TRECHO FORNECIDO -
<<<<

Mesmo o maior fã do Android precisa admitir uma triste verdade: a plataforma não evoluiu muito no quesito “performance” nos últimos anos. Enquanto isso acontece no sistema da Google, o iOS é uma história bastante diferente, com melhorias de desempenho que chegaram a fazer até o fundador do Primate Labs (por trás do conhecido Geekbench), John Poole ficar indignado – e ainda mais com a chegada recente dos chips Apple A11 Bionic.

“O que eu não entendo por inteiro é por que a performance tem parecido estagnar do lado do Android, onde você não vê esses grandes saltos para a frente”, disse ele em uma entrevista ao Tom’s Guide. “Eu não entendo o que está acontecendo lá”, continuou.

>>>>

OBJETIVO DA TAREFA - Prossiga com o trecho sobre a estagnação do desempenho do Android, começando logo após a última frase apresentada. Os dados não têm nenhuma relação com o trecho.

(Registros de uma coleção)

<<<<

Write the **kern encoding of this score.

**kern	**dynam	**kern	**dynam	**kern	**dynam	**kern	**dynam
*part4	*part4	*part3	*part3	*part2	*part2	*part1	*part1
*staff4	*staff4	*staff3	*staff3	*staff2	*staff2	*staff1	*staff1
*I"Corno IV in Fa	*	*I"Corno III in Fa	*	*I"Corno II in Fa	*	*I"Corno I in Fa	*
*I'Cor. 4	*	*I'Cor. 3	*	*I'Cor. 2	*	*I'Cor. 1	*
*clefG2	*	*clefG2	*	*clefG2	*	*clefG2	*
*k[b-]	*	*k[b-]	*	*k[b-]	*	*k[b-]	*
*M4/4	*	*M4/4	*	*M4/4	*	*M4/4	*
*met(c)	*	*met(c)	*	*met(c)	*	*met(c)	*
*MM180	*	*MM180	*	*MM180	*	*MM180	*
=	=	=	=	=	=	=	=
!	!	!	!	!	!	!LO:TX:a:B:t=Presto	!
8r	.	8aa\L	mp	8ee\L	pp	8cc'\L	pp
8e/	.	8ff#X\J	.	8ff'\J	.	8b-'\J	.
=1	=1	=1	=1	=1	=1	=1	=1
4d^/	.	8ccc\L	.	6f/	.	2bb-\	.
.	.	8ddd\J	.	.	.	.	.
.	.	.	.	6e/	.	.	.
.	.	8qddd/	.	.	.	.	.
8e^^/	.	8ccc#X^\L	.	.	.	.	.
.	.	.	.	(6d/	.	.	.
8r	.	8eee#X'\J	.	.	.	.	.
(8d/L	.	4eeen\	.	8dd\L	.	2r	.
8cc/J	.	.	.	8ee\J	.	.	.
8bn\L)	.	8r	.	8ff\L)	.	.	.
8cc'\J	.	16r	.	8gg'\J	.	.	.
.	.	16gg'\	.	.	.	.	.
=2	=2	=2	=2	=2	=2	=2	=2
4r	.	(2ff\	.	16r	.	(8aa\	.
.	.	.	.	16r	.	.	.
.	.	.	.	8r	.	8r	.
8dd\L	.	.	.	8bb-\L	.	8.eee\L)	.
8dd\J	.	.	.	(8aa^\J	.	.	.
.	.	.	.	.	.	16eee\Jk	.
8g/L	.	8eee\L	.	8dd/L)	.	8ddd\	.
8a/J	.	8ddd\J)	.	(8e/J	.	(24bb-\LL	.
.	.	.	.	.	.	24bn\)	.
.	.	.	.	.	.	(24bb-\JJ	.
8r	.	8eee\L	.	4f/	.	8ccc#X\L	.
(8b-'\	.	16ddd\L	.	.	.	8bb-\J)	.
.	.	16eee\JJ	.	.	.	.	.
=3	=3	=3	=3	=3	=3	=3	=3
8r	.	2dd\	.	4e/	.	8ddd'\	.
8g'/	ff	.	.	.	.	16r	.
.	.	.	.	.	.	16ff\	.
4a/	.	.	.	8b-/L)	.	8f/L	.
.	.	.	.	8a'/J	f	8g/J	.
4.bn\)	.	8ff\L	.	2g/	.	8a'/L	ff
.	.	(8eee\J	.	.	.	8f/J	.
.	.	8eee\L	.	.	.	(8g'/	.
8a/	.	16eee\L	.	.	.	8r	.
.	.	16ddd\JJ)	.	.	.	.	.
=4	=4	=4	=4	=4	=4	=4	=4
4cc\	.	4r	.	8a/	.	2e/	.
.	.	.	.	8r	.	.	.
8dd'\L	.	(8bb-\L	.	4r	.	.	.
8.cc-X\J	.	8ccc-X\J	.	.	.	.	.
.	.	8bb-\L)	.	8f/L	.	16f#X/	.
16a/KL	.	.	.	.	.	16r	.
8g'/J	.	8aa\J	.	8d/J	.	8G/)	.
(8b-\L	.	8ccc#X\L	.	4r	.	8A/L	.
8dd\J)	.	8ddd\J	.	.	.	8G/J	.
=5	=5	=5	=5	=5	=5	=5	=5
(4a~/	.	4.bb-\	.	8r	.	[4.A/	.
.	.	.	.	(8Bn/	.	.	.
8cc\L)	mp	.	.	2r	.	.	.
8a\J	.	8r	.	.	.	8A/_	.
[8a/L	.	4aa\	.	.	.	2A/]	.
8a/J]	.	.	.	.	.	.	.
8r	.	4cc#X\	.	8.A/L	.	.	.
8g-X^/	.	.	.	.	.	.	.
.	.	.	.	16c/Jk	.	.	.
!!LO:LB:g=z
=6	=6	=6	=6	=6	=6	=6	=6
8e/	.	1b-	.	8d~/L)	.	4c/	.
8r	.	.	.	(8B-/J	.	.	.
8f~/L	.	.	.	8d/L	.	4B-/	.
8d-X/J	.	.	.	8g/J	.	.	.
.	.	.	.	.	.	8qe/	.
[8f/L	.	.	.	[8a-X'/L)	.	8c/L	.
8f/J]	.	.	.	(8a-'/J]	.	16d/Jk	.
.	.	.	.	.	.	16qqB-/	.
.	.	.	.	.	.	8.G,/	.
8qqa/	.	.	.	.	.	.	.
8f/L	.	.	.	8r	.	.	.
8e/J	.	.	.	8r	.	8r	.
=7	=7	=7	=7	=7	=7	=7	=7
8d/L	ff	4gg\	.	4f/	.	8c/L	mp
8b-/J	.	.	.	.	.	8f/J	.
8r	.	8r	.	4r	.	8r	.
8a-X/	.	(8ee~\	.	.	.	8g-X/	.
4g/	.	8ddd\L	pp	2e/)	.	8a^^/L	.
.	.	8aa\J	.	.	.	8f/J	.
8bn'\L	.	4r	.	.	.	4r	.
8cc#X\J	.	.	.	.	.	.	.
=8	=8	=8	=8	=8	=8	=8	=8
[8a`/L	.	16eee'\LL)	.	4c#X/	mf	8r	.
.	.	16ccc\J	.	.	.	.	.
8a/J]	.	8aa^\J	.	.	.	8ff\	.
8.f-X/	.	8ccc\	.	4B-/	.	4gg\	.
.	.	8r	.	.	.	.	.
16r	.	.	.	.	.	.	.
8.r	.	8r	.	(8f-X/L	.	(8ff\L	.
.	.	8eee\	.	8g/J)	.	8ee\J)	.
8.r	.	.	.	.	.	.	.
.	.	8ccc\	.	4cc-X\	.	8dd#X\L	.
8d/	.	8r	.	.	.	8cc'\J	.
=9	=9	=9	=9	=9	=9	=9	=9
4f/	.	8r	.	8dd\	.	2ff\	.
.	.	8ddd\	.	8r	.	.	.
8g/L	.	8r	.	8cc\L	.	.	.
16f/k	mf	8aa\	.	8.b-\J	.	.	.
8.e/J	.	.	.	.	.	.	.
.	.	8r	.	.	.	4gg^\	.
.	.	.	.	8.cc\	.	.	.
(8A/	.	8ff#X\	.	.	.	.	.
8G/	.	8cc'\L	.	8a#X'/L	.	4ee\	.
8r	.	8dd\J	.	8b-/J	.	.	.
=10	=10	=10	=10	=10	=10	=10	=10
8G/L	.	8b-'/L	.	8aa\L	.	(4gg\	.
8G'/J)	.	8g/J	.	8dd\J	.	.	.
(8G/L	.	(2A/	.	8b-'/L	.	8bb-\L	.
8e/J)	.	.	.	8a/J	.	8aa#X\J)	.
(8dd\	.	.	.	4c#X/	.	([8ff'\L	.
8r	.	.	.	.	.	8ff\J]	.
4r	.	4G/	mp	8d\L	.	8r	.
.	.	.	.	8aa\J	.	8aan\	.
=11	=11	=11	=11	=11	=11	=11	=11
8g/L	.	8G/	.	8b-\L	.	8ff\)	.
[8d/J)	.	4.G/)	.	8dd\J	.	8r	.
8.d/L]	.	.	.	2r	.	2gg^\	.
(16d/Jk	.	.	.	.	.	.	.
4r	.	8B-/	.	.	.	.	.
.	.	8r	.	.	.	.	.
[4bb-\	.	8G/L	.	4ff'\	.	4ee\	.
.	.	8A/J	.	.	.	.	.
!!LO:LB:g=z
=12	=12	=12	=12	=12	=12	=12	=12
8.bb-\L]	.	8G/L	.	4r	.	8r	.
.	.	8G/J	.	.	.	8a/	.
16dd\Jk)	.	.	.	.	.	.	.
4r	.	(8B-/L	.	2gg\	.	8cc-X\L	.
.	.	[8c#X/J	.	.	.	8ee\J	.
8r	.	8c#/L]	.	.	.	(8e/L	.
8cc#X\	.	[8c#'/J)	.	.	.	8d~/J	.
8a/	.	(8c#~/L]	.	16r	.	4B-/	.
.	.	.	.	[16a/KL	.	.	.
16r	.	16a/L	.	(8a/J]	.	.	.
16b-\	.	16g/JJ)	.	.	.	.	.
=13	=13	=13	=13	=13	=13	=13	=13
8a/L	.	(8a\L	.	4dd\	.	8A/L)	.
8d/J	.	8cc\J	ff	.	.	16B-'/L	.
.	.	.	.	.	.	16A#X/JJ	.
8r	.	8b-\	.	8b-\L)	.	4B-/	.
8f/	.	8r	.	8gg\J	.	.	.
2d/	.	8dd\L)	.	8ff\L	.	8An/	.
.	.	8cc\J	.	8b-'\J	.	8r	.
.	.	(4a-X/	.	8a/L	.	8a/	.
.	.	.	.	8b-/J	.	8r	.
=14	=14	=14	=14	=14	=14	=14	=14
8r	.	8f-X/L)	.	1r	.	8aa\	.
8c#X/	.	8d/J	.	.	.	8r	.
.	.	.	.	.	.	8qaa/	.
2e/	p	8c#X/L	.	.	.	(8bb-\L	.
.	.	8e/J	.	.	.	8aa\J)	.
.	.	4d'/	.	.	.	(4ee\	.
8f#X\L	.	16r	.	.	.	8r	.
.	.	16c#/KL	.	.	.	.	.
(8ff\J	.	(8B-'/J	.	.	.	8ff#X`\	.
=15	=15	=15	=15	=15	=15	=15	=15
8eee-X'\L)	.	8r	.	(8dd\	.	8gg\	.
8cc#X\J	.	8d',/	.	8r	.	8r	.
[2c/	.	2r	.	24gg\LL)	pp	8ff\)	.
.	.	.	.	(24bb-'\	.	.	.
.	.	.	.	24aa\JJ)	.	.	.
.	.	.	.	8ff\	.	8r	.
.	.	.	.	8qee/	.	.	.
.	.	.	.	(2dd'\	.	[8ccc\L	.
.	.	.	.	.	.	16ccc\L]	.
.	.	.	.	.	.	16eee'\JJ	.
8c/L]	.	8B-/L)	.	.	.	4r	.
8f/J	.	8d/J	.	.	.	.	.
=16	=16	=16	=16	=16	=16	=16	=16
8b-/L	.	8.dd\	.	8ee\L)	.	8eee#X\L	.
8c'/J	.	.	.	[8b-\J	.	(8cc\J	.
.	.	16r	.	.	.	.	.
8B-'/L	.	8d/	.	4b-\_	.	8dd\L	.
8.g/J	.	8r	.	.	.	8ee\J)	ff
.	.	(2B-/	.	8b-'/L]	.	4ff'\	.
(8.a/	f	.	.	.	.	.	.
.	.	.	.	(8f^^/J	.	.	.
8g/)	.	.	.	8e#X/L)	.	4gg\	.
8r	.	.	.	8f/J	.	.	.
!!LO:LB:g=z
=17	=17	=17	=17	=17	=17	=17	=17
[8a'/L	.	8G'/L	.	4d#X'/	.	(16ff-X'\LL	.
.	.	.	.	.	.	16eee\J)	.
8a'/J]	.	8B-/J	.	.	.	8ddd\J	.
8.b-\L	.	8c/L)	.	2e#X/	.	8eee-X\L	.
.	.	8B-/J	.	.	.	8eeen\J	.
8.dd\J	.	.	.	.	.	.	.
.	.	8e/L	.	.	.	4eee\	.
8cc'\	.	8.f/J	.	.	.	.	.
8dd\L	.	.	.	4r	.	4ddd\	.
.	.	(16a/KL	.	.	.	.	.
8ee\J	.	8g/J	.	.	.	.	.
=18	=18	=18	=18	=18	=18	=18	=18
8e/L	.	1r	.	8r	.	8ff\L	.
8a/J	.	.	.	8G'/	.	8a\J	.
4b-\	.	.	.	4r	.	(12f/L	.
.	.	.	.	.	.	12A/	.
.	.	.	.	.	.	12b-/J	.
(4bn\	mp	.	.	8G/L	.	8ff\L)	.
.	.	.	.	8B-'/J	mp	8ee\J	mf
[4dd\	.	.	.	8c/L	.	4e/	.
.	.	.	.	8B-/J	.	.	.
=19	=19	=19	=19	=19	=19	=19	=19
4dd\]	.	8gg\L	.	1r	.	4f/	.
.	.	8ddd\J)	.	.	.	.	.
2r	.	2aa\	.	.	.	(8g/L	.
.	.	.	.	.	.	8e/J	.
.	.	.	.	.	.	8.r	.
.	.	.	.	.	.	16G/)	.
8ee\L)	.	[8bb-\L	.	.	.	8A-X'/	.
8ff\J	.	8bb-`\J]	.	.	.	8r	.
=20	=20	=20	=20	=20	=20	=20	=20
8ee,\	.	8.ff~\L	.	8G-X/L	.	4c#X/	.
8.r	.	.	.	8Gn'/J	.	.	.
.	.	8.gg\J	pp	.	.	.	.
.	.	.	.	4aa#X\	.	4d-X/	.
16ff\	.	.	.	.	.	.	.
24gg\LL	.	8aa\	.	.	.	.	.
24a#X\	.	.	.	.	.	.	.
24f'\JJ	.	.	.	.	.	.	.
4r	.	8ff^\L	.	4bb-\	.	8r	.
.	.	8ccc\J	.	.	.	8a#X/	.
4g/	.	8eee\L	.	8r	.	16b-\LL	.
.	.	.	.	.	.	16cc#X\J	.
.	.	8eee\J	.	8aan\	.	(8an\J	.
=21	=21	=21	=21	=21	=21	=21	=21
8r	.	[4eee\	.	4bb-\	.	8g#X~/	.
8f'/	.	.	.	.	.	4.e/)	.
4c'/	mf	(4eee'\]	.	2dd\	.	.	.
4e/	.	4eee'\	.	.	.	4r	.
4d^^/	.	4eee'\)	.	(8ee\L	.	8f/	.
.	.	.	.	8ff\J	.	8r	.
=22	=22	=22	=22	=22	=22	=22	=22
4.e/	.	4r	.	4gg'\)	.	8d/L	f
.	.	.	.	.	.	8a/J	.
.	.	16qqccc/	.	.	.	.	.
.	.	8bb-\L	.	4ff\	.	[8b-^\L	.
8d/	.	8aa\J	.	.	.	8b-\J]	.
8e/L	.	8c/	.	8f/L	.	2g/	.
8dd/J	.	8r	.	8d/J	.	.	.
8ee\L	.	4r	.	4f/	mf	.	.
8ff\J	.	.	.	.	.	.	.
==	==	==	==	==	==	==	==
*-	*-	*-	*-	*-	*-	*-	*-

>>>>

PROBLEMA RESOLVIDO -
O que eu não entendo é por que a performance tem parecido estagnar do lado do Android, onde você não vê esses grandes saltos para a frente

Se você acha que é exagero da parte dele, é melhor conferir os números dos testes do Geekbench 4 antes de tirar conclusões. Enquanto o iPhone 8 conseguiu uma pontuação de 10.170 com seu A11 Bionic, o Galaxy Note 8, um dos aparelhos Android mais poderosos dos últimos tempos, se mostrou 54% mais lento, com apenas 6.564 pontos. E a situação não foi muito diferente em testes como o 3DMark ou em edições de vídeo 4K.

“A este ponto, você tem performance de nível de desktop em um aparelho. Não há como ver isso de outra maneira. Eu não teria pensado em usar meu iPhone de primeira geração para editar vídeo. Eu teria pensado que você estava maluco”, disse Poole.

Desempenho não é tudo, mas importa

Antes que muitos donos de aparelhos Android comecem a se arrepender demais de suas compras, é importante notar que os números não querem necessariamente dizer que, na prática, você vai ter uso para tanto desempenho extra. Um bom exemplo trazido por Poole é uma comparação entre o próprio iPhone 8 e o MacBook Pro de 13 polegadas: mesmo com todo o hardware do laptop, o smartphone da Maçã é superior em desempenho.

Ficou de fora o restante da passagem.